Located in his crammed, brick-walled law office in the Old Port, Connolly for Governor headquarters is a minimalist operation on two floors. He used to live here, too, working without a secretary for the first four years. With phone and fax lines constantly jammed, the candidate’s legal secretary, Ida Bilodeau, perseveres on all fronts. Assisted by one staffer, campaign manager Jim Betts — a veteran of Joe Brennan’s unsuccessful 1996 Senate campaign — operates out of his own home and Connolly’s law library.
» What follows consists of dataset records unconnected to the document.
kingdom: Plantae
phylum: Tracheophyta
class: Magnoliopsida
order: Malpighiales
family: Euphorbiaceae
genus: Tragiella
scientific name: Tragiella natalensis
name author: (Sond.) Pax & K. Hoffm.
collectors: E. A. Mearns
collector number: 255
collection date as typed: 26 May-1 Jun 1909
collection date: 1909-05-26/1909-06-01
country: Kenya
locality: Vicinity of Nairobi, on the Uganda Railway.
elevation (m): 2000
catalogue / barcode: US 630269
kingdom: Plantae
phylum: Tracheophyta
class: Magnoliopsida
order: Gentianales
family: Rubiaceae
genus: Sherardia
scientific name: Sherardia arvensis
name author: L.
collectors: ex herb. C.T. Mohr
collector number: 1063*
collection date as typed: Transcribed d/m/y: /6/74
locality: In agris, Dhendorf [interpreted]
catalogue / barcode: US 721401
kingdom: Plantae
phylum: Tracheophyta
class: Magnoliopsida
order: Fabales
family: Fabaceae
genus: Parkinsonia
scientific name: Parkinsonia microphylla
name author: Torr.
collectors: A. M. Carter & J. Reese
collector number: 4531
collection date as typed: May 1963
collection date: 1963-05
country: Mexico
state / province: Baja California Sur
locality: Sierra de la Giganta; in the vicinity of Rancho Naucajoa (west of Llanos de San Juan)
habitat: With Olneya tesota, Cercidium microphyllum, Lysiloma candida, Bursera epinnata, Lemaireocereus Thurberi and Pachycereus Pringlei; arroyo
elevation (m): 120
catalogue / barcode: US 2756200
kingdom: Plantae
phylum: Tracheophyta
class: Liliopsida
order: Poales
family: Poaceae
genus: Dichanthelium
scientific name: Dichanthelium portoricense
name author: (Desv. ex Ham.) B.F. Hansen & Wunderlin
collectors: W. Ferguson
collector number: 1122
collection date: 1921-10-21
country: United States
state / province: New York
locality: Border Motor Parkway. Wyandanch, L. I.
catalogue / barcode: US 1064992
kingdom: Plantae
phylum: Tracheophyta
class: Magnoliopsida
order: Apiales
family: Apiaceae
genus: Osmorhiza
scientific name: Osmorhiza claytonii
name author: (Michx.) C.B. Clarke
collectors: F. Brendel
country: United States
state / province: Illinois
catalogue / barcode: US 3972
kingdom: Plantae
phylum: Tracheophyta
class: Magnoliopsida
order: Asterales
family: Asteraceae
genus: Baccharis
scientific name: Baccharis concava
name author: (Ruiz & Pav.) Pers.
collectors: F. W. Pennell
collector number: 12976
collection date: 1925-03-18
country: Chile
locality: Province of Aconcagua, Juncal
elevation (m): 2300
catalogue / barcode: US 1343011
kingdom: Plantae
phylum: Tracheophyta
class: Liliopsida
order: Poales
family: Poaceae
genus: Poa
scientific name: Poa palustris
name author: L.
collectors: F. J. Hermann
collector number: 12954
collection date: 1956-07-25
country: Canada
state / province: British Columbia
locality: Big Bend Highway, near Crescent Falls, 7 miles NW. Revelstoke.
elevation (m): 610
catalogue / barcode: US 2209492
This is it, says Connolly, likening himself to the man behind the screen in The Wizard of Oz. The lanky, six-foot-three Connolly seems almost lost behind the desk in his second-floor study, covered from top to bottom with legal documents, dust balls, and courtroom souvenirs. There’s a toy gun, a Dan Wesson 357, and an 1862 Civil War musket presented to him as partial payment for a divorce case. A bust of Abraham Lincoln perches in one corner, while Mr. Bones, the model of a human skeleton, stands at attention just behind the desk chair.
Most of the campaign is run out of his Toyota wagon, filled with bumper stickers, little orange antenna balls, cards, and buttons. “I get most things done by driving one place, jumping out, giving a speech, shaking hands, jumping back in the car, and driving somewhere else,” he says.
Connolly ends many campaign addresses by adapting a speech made by Caesar Chavez in 1968. In the speech, Chavez spoke of the motivation for his life’s work, and concluded by asking God to make him a good man. Connolly tailors his kicker for a 1998 crowd: “God help us to be good Democrats.”